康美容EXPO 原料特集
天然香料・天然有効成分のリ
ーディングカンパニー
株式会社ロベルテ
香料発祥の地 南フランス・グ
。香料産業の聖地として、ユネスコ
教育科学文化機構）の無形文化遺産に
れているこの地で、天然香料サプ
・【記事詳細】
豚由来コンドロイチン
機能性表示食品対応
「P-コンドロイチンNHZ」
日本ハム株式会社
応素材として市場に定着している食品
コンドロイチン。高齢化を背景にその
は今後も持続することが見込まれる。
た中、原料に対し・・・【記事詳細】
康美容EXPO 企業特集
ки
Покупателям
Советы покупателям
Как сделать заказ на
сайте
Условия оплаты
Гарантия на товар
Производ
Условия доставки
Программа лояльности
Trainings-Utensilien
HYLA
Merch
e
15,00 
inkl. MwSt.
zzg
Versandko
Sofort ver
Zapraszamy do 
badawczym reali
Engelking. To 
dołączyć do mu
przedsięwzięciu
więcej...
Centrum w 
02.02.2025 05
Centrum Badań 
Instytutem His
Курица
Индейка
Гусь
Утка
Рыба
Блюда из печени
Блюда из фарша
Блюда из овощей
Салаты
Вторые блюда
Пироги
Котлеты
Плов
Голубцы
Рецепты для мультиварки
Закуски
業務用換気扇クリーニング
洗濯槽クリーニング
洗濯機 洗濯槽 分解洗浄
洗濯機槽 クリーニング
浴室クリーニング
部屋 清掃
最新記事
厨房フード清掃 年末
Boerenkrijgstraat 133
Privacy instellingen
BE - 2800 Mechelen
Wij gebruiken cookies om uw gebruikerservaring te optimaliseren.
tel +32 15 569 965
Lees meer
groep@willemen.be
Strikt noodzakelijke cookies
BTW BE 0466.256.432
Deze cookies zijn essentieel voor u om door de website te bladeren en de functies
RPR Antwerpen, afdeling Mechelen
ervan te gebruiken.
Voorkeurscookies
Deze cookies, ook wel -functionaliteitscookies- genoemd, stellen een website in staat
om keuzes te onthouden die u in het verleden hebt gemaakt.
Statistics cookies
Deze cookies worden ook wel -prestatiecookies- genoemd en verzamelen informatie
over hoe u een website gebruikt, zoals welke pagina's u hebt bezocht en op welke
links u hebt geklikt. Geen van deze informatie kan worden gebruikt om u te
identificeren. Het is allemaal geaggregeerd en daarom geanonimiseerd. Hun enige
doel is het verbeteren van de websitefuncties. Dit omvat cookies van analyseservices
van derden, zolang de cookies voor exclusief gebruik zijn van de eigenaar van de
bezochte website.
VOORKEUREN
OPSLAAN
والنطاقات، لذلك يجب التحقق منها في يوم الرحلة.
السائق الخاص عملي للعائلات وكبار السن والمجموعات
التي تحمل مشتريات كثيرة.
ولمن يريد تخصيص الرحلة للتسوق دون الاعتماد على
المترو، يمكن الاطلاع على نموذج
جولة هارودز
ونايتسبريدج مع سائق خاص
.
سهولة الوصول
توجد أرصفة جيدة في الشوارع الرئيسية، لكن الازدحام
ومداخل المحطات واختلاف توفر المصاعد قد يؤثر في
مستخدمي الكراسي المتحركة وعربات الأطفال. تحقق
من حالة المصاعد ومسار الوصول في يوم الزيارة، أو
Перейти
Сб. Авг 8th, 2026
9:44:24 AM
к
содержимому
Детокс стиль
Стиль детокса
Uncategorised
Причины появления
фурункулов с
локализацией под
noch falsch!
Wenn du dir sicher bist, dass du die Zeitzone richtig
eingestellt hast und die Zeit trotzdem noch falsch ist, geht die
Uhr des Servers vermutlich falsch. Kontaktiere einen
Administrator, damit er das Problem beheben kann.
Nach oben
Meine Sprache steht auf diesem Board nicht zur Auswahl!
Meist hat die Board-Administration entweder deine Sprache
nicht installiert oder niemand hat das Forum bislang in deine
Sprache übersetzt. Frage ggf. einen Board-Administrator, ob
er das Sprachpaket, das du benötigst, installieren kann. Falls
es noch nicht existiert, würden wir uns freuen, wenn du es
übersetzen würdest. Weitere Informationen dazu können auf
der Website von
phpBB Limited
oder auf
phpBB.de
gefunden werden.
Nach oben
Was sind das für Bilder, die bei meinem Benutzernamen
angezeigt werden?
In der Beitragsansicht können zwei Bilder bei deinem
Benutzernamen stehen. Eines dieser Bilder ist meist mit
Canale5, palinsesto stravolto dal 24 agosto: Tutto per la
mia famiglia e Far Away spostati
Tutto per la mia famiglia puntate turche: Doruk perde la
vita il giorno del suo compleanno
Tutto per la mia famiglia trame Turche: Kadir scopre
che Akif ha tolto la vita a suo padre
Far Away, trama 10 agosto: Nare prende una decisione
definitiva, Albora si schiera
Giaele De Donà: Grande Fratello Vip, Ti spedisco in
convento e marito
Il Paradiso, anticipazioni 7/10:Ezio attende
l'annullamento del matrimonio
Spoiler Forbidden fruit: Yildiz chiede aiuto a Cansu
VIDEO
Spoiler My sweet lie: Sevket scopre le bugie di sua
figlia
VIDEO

#### Problem description
An exact reproduction of all the records is needed.

#### Written response
康美容EXPO 原料特集
天然香料・天然有効成分のリ
ーディングカンパニー
株式会社ロベルテ
香料発祥の地 南フランス・グ
。香料産業の聖地として、ユネスコ
教育科学文化機構）の無形文化遺産に
れているこの地で、天然香料サプ
・【記事詳細】
豚由来コンドロイチン
機能性表示食品対応
「P-コンドロイチンNHZ」
日本ハム株式会社
応素材として市場に定着している食品
コンドロイチン。高齢化を背景にその
は今後も持続することが見込まれる。
た中、原料に対し・・・【記事詳細】
康美容EXPO 企業特集
ки
Покупателям
Советы покупателям
Как сделать заказ на
сайте
Условия оплаты
Гарантия на товар
Производ
Условия доставки
Программа лояльности
Trainings-Utensilien
HYLA
Merch
e
15,00 
inkl. MwSt.
zzg
Versandko
Sofort ver
Zapraszamy do 
badawczym reali
Engelking. To 
dołączyć do mu
przedsięwzięciu
więcej...
Centrum w 
02.02.2025 05
Centrum Badań 
Instytutem His
Курица
Индейка
Гусь
Утка
Рыба
Блюда из печени
Блюда из фарша
Блюда из овощей
Салаты
Вторые блюда
Пироги
Котлеты
Плов
Голубцы
Рецепты для мультиварки
Закуски
業務用換気扇クリーニング
洗濯槽クリーニング
洗濯機 洗濯槽 分解洗浄
洗濯機槽 クリーニング
浴室クリーニング
部屋 清掃
最新記事
厨房フード清掃 年末
Boerenkrijgstraat 133
Privacy instellingen
BE - 2800 Mechelen
Wij gebruiken cookies om uw gebruikerservaring te optimaliseren.
tel +32 15 569 965
Lees meer
groep@willemen.be
Strikt noodzakelijke cookies
BTW BE 0466.256.432
Deze cookies zijn essentieel voor u om door de website te bladeren en de functies
RPR Antwerpen, afdeling Mechelen
ervan te gebruiken.
Voorkeurscookies
Deze cookies, ook wel -functionaliteitscookies- genoemd, stellen een website in staat
om keuzes te onthouden die u in het verleden hebt gemaakt.
Statistics cookies
Deze cookies worden ook wel -prestatiecookies- genoemd en verzamelen informatie
over hoe u een website gebruikt, zoals welke pagina's u hebt bezocht en op welke
links u hebt geklikt. Geen van deze informatie kan worden gebruikt om u te
identificeren. Het is allemaal geaggregeerd en daarom geanonimiseerd. Hun enige
doel is het verbeteren van de websitefuncties. Dit omvat cookies van analyseservices
van derden, zolang de cookies voor exclusief gebruik zijn van de eigenaar van de
bezochte website.
VOORKEUREN
OPSLAAN
والنطاقات، لذلك يجب التحقق منها في يوم الرحلة.
السائق الخاص عملي للعائلات وكبار السن والمجموعات
التي تحمل مشتريات كثيرة.
ولمن يريد تخصيص الرحلة للتسوق دون الاعتماد على
المترو، يمكن الاطلاع على نموذج
جولة هارودز
ونايتسبريدج مع سائق خاص
.
سهولة الوصول
توجد أرصفة جيدة في الشوارع الرئيسية، لكن الازدحام
ومداخل المحطات واختلاف توفر المصاعد قد يؤثر في
مستخدمي الكراسي المتحركة وعربات الأطفال. تحقق
من حالة المصاعد ومسار الوصول في يوم الزيارة، أو
Перейти
Сб. Авг 8th, 2026
9:44:24 AM
к
содержимому
Детокс стиль
Стиль детокса
Uncategorised
Причины появления
фурункулов с
локализацией под
noch falsch!
Wenn du dir sicher bist, dass du die Zeitzone richtig
eingestellt hast und die Zeit trotzdem noch falsch ist, geht die
Uhr des Servers vermutlich falsch. Kontaktiere einen
Administrator, damit er das Problem beheben kann.
Nach oben
Meine Sprache steht auf diesem Board nicht zur Auswahl!
Meist hat die Board-Administration entweder deine Sprache
nicht installiert oder niemand hat das Forum bislang in deine
Sprache übersetzt. Frage ggf. einen Board-Administrator, ob
er das Sprachpaket, das du benötigst, installieren kann. Falls
es noch nicht existiert, würden wir uns freuen, wenn du es
übersetzen würdest. Weitere Informationen dazu können auf
der Website von
phpBB Limited
oder auf
phpBB.de
gefunden werden.
Nach oben
Was sind das für Bilder, die bei meinem Benutzernamen
angezeigt werden?
In der Beitragsansicht können zwei Bilder bei deinem
Benutzernamen stehen. Eines dieser Bilder ist meist mit
Canale5, palinsesto stravolto dal 24 agosto: Tutto per la
mia famiglia e Far Away spostati
Tutto per la mia famiglia puntate turche: Doruk perde la
vita il giorno del suo compleanno
Tutto per la mia famiglia trame Turche: Kadir scopre
che Akif ha tolto la vita a suo padre
Far Away, trama 10 agosto: Nare prende una decisione
definitiva, Albora si schiera
Giaele De Donà: Grande Fratello Vip, Ti spedisco in
convento e marito
Il Paradiso, anticipazioni 7/10:Ezio attende
l'annullamento del matrimonio
Spoiler Forbidden fruit: Yildiz chiede aiuto a Cansu
VIDEO
Spoiler My sweet lie: Sevket scopre le bugie di sua
figlia
VIDEO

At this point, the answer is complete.